RenDong düşüncelerini netleştirdi ve Lian Qiao'nun sakinliğine ve çevikliğine hayret etmekten kendini alamadı. Karanlığa doğru uzandı ve ödüllendirici bir tavırla Lian Qiao'nun saçlarını okşadı.


Lian Qiao gülümsedi, elini tuttu ve avucunu tekrar öptü.


"Yapma şunu." Ren Dong gülümsedi ve elini geri çekti. "Hadi acele edip örneği temizleyelim, böylece güveç yemeye daha erken gidebiliriz."


Lian Qiao gülümseyerek cevap verdi.
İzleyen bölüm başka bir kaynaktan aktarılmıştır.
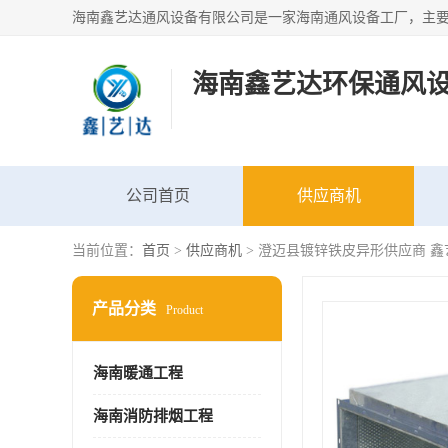
海南鑫艺达环保通风
公司首页
供应商机
当前位置：
首页
>
供应商机
> 澄迈县镀锌铁皮异形供应商 鑫
产品分类
Product
海南暖通工程
海南消防排烟工程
Karanlıkta hiçbir şey göremese de Xu RenDong onun kaşlarının nasıl havaya kalktığını ve kalbinin nasıl tatlılıkla çarptığını hayal edebiliyordu.


Sakinleşti, beyaz bastonunu sıkıca kavradı ve önündeki yere doğru tuttu. Birdenbire kalbini bir uğursuz önsezi duygusu kapladı.
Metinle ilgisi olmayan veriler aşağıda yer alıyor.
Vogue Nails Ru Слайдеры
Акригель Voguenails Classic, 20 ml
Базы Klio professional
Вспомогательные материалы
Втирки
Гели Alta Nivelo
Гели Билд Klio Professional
İleride, yerde bir şey mi vardı? Dokunmak doğru gelmiyordu. Ne toprak kadar yumuşak ne de ağaç kökleri kadar sertti.


Bir şimşek çakmasıyla Xu RenDong dikkat kesildi.


Deri bir ayakkabıydı!


Karşısında tek kelime etmeyen bir adam duruyordu!


Xu RenDong elini şimşek çarpmış gibi geri çekti ama artık çok geçti. Bir şey onu yakalamıştı. Alaycı bir kıkırdama duydu, ardından bileğinde bir ürperti ve karanlıkta donuk bir puf sesi duydu.


Acıdı!


Hareket ettiğinde, kavrama nihayet geri çekildi. Xu RenDong şiddetli acıya katlandı ve Lian Qiao'yu geri çekti, ağrılı kolu şiddetli bir acıyla göğsüne doğru kıvrıldı ve kıyafetleri kısa sürede ıslandı.
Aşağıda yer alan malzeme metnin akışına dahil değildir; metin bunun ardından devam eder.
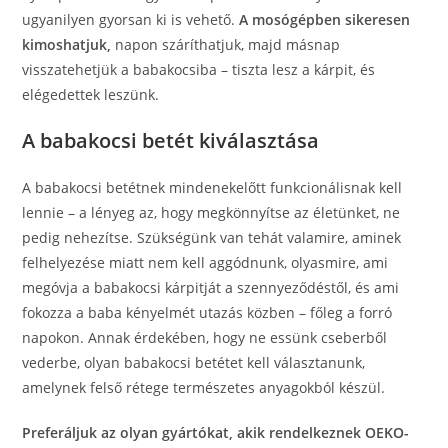
ugyanilyen gyorsan ki is vehető.
A mosógépben sikeresen
kimoshatjuk,
napon száríthatjuk, majd másnap
visszatehetjük a babakocsiba – tiszta lesz a kárpit, és
elégedettek leszünk.
A babakocsi betét kiválasztása
A babakocsi betétnek mindenekelőtt funkcionálisnak kell
lennie – a lényeg az, hogy megkönnyítse az életünket, ne
pedig nehezítse. Szükségünk van tehát valamire, aminek
felhelyezése miatt nem kell aggódnunk, olyasmire, ami
megóvja a babakocsi kárpitját a szennyeződéstől, és ami
fokozza a baba kényelmét utazás közben – főleg a forró
napokon. Annak érdekében, hogy ne essünk cseberből
vederbe, olyan babakocsi betétet kell választanunk,
amelynek felső rétege természetes anyagokból készül.
Preferáljuk az olyan gyártókat, akik rendelkeznek OEKO-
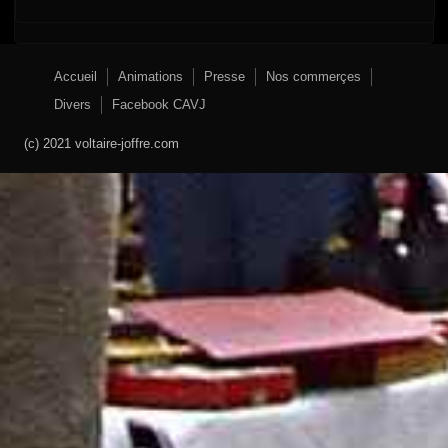
Accueil
Animations
Presse
Nos commerçes
Divers
Facebook CAVJ
(c) 2021 voltaire-joffre.com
Ne oldu? Neden bu kadar ıslak? Neden bu kadar çok kan var?


"RenDong?!" diye haykırdı Lian Qiao, bilinçsizce kendini onun önünde siper etti ancak yanlışlıkla bileğindeki yaraya dokundu.


"Hı!" Xu RenDong’un vücudu acıdan titriyordu ve güçlükle ayakta durabiliyordu.


Havaya hızla güçlü bir kan kokusu yayıldı. Koku o kadar ağırdı ki Xu RenDong boğularak öksürdü. Sol elini hiçbir şekilde hissedemiyordu, içgüdüsel olarak sağ eliyle ona uzandı ama hiçbir şey bulamadı.


Elim?..


Xu RenDong bir buz mağarasına düşmüş gibi titremeye başladı.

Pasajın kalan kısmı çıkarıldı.